Problem description:
Your job here is to restate every record exactly, pictures excluded.

Dataset entries:

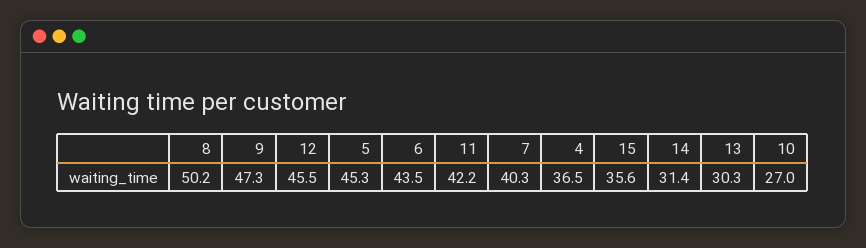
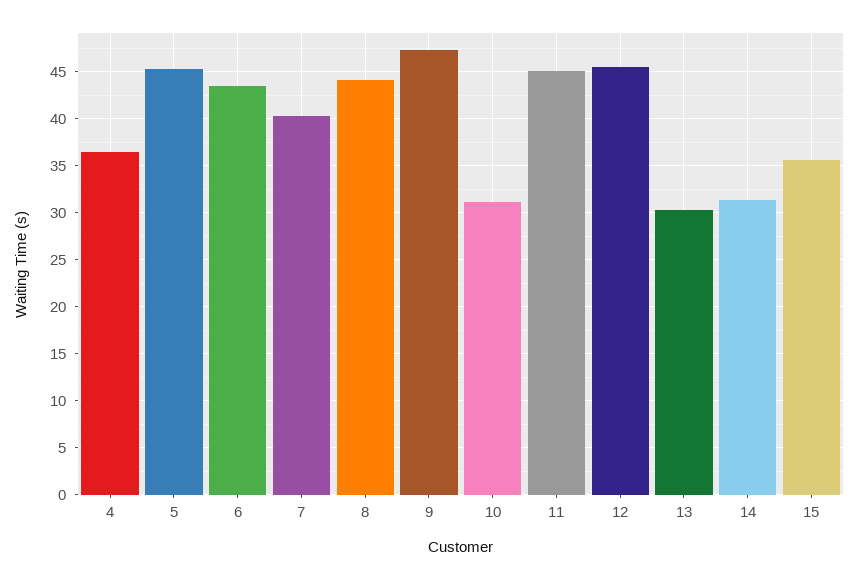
  {
-   "8": 50.2,
+   "8": 44,
    "9": 47.3,
    "12": 45.5,
    "5": 45.3,
    "6": 43.5,
-   "11": 42.2,
+   "11": 45,
    "7": 40.3,
    "4": 36.5,
    "15": 35.6,
    "14": 31.4,
    "13": 30.3,
-   "10": 27
+   "10": 31
  }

Finished exercise:
  {
-   "8": 50.2,
+   "8": 44,
    "9": 47.3,
    "12": 45.5,
    "5": 45.3,
    "6": 43.5,
-   "11": 42.2,
+   "11": 45,
    "7": 40.3,
    "4": 36.5,
    "15": 35.6,
    "14": 31.4,
    "13": 30.3,
-   "10": 27
+   "10": 31
  }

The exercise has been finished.